MARKET REPORT

Stocks plummet, mostly recover

Specialist Henry Becker works with traders Thursday at his post on the floor of the New York Stock Exchange.
Specialist Henry Becker works with traders Thursday at his post on the floor of the New York Stock Exchange.

NEW YORK - Investors recovered their poise after a shaky start to trading on Wall Street that sent stocks sharply lower.

U.S. markets plummeted immediately after the opening bell Thursday after a global slump prompted in part by an unexpectedly weak report on manufacturing in China. Concern that the Federal Reserve might ease back on its economic stimulus program sooner than expected also had riled investors.

The dip gave investors who had missed this year’s rally in stocks an opportunity to get into the market, and by midday stocks had recouped most of their early losses. The market even climbed into positive territory by midday, before ending the day marginally lower.

“Most institutions, most hedge funds and most individuals have watched the market go up without them, so the dips are being bought,” said Jim Russell, regional investment director at U.S. Bank. “There’s a very strong case for U.S. stocks.”

The Dow Jones industrial average ended the day 12.67 points lower, or 0.1 percent, at 15,294.50, after falling as much as 127 points during the first hour of trading. The Standard & Poor’s 500 index closed down 4.84 points to 1,650.51, or 0.3 percent. The Nasdaq composite fell 3.88 points, or 0.1 percent, to 3,459.42.

Declining stocks outnumbered advancers on the New York Stock Exchange. Consolidated volume was above average at 3.83 billion shares.

For the most part, the U.S. stock market has been one way traffic for investors this year, with steady gains being punctuated by infrequent declines. Optimism has been stoked by a pickup in hiring at U.S. employers, a recovery in the housing market and record profits at U.S. corporations.

All that has helped push the Dow up 16.7 percent this year.

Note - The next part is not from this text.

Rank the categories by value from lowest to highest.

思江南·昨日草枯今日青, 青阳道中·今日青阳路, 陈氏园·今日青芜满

The Standard & Poor’s 500 index is up 15.7 percent since the start of 2013.

On Thursday though, trading was volatile.

A sell-off in global markets came after minutes from the latest Fed meeting, released Wednesday afternoon, indicated that several policymakers are leaning toward slowing the central bank’s bond-buying program as early as June, sooner than many investors anticipated, if the economy continues to recover.

The central bank is spending $85 billion a month buying bonds. That program has been keeping interest rates low in an effort to encourage borrowing, spending and investing. It’s also meant to encourage investors to buy risky assets such as stocks.

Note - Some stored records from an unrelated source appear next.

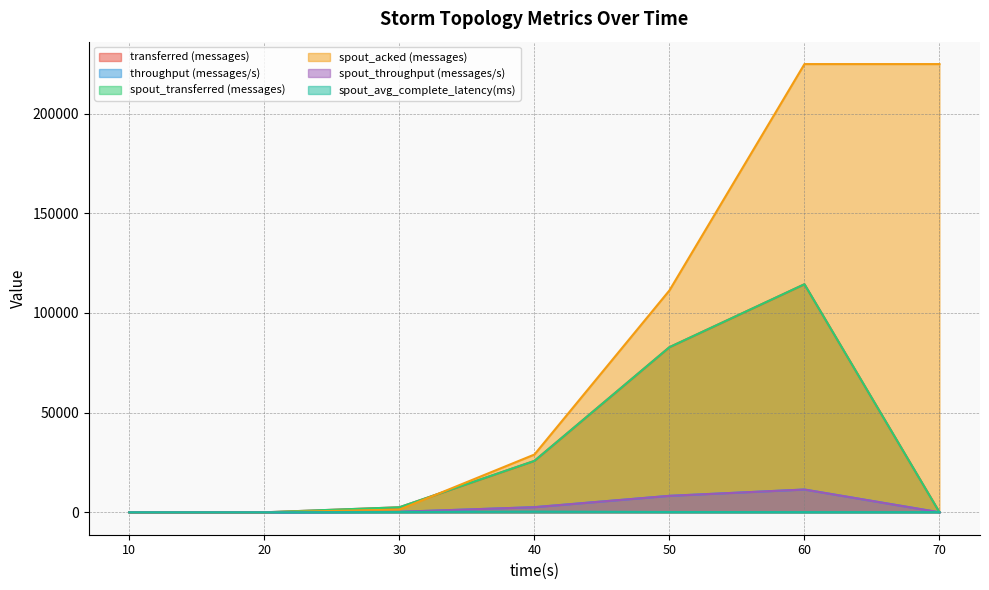

Reading right to left, transcribe all the data shown in this chart.

transferred (messages): 70=0.0	60=114420.0	50=82840.0	40=25780.0	30=2520.0	20=0.0	10=0.0
throughput (messages/s): 70=0.0	60=11427.0	50=8262.0	40=2573.0	30=250.0	20=0.0	10=0.0
spout_transferred (messages): 70=0.0	60=114420.0	50=82840.0	40=25780.0	30=2520.0	20=0.0	10=0.0
spout_acked (messages): 70=224880.0	60=224880.0	50=111320.0	40=28980.0	30=1360.0	20=0.0	10=0.0
spout_throughput (messages/s): 70=0.0	60=11427.0	50=8262.0	40=2573.0	30=250.0	20=0.0	10=0.0
spout_avg_complete_latency(ms): 70=97.8	60=97.8	50=152.1	40=366.3	30=138.6	20=0.0	10=0.0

Investors also were unsettled by a report Thursday that showed manufacturing in China, the world’s No. 2 economy, unexpectedly shrank this month. HSBC Corp. said the preliminary version of its monthly purchasing managers index had dropped to a seven-month low.

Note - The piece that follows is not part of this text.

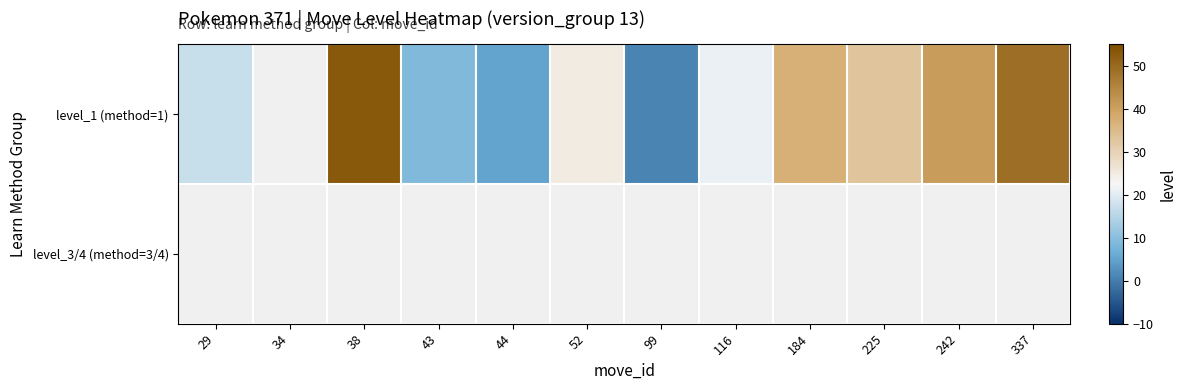

The level_1 (method=1) series shows 25.0 at 52. True or false?

True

China’s booming economy has been a major driver of global growth in recent years and investors worry when they see signs that it’s slowing down.

Stocks fell sharply in Asia on Thursday. Japan’s Nikkei index dropped 7.3 percent after news was released about the slowdown in Chinese manufacturing.

The declines extended to Europe, where Germany’s DAX index, which has been at a record high, slid 2.1 percent.

The sell-off looked set to continue when trading opened in New York, but the drop quickly hit bottom and shares reversed course.

Some investors also reevaluated the concern about the Fed easing, or tapering, its economic stimulus program.

Any pullback of the Fed’s stimulus should be seen as a positive signal because it would mean that the U.S. economy is getting stronger, said Joe Quinlan, chief market strategist at U.S. Trust.

“When the Fed starts to taper, the fundamentals of the U.S. economy have improved even further than we have already seen,” said Quinlan. “The Fed tapering is actually a good story for U.S. equities and the economy.”

In U.S. government bond trading, the yield on the benchmark 10-year Treasury note edged down to 2.02 percent from 2.04 percent. The yield on the note falls when the bond’s price rises.